[Items from a dataset]

/---

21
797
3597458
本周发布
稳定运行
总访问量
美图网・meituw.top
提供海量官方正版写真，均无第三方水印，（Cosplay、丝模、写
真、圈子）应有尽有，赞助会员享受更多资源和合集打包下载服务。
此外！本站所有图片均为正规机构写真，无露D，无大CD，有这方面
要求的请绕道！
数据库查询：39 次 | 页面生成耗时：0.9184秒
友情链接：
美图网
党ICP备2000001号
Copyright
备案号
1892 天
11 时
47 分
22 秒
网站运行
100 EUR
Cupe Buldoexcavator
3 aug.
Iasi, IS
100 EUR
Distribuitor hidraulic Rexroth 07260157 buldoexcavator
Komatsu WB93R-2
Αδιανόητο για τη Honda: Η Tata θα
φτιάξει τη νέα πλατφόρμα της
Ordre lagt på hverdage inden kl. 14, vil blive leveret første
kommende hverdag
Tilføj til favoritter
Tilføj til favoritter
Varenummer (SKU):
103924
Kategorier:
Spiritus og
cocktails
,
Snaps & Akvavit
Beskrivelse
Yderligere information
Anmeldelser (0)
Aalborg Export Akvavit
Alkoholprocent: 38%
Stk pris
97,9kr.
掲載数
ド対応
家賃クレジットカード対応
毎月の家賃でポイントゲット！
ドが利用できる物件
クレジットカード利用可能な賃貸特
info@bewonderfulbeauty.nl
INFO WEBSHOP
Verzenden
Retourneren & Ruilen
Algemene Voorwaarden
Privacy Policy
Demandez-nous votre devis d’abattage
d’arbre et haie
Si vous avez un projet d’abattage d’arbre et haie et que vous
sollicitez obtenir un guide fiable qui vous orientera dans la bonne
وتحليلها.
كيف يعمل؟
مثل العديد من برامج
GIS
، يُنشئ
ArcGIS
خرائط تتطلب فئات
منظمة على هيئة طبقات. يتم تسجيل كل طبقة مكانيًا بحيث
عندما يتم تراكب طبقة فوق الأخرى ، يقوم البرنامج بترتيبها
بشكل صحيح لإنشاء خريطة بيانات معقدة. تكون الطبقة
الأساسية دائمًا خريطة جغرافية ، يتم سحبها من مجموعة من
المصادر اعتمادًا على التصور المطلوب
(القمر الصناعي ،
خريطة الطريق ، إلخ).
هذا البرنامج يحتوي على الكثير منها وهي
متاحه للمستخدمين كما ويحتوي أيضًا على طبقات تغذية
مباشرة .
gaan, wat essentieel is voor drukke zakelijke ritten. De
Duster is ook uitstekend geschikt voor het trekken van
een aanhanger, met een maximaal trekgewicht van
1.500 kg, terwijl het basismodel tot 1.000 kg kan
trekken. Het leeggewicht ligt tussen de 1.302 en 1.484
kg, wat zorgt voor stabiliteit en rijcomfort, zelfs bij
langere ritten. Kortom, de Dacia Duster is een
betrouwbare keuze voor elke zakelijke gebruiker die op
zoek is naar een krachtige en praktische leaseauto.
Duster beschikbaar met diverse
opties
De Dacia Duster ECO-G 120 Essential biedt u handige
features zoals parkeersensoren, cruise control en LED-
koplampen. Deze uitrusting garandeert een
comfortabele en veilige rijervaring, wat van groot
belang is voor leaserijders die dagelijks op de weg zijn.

\---

- **YOUR GOAL**
Print each record word for word.

- **ANSWER FOR THE TASK**
21
797
3597458
本周发布
稳定运行
总访问量
美图网・meituw.top
提供海量官方正版写真，均无第三方水印，（Cosplay、丝模、写
真、圈子）应有尽有，赞助会员享受更多资源和合集打包下载服务。
此外！本站所有图片均为正规机构写真，无露D，无大CD，有这方面
要求的请绕道！
数据库查询：39 次 | 页面生成耗时：0.9184秒
友情链接：
美图网
党ICP备2000001号
Copyright
备案号
1892 天
11 时
47 分
22 秒
网站运行
100 EUR
Cupe Buldoexcavator
3 aug.
Iasi, IS
100 EUR
Distribuitor hidraulic Rexroth 07260157 buldoexcavator
Komatsu WB93R-2
Αδιανόητο για τη Honda: Η Tata θα
φτιάξει τη νέα πλατφόρμα της
Ordre lagt på hverdage inden kl. 14, vil blive leveret første
kommende hverdag
Tilføj til favoritter
Tilføj til favoritter
Varenummer (SKU):
103924
Kategorier:
Spiritus og
cocktails
,
Snaps & Akvavit
Beskrivelse
Yderligere information
Anmeldelser (0)
Aalborg Export Akvavit
Alkoholprocent: 38%
Stk pris
97,9kr.
掲載数
ド対応
家賃クレジットカード対応
毎月の家賃でポイントゲット！
ドが利用できる物件
クレジットカード利用可能な賃貸特
info@bewonderfulbeauty.nl
INFO WEBSHOP
Verzenden
Retourneren & Ruilen
Algemene Voorwaarden
Privacy Policy
Demandez-nous votre devis d’abattage
d’arbre et haie
Si vous avez un projet d’abattage d’arbre et haie et que vous
sollicitez obtenir un guide fiable qui vous orientera dans la bonne
وتحليلها.
كيف يعمل؟
مثل العديد من برامج
GIS
، يُنشئ
ArcGIS
خرائط تتطلب فئات
منظمة على هيئة طبقات. يتم تسجيل كل طبقة مكانيًا بحيث
عندما يتم تراكب طبقة فوق الأخرى ، يقوم البرنامج بترتيبها
بشكل صحيح لإنشاء خريطة بيانات معقدة. تكون الطبقة
الأساسية دائمًا خريطة جغرافية ، يتم سحبها من مجموعة من
المصادر اعتمادًا على التصور المطلوب
(القمر الصناعي ،
خريطة الطريق ، إلخ).
هذا البرنامج يحتوي على الكثير منها وهي
متاحه للمستخدمين كما ويحتوي أيضًا على طبقات تغذية
مباشرة .
gaan, wat essentieel is voor drukke zakelijke ritten. De
Duster is ook uitstekend geschikt voor het trekken van
een aanhanger, met een maximaal trekgewicht van
1.500 kg, terwijl het basismodel tot 1.000 kg kan
trekken. Het leeggewicht ligt tussen de 1.302 en 1.484
kg, wat zorgt voor stabiliteit en rijcomfort, zelfs bij
langere ritten. Kortom, de Dacia Duster is een
betrouwbare keuze voor elke zakelijke gebruiker die op
zoek is naar een krachtige en praktische leaseauto.
Duster beschikbaar met diverse
opties
De Dacia Duster ECO-G 120 Essential biedt u handige
features zoals parkeersensoren, cruise control en LED-
koplampen. Deze uitrusting garandeert een
comfortabele en veilige rijervaring, wat van groot
belang is voor leaserijders die dagelijks op de weg zijn.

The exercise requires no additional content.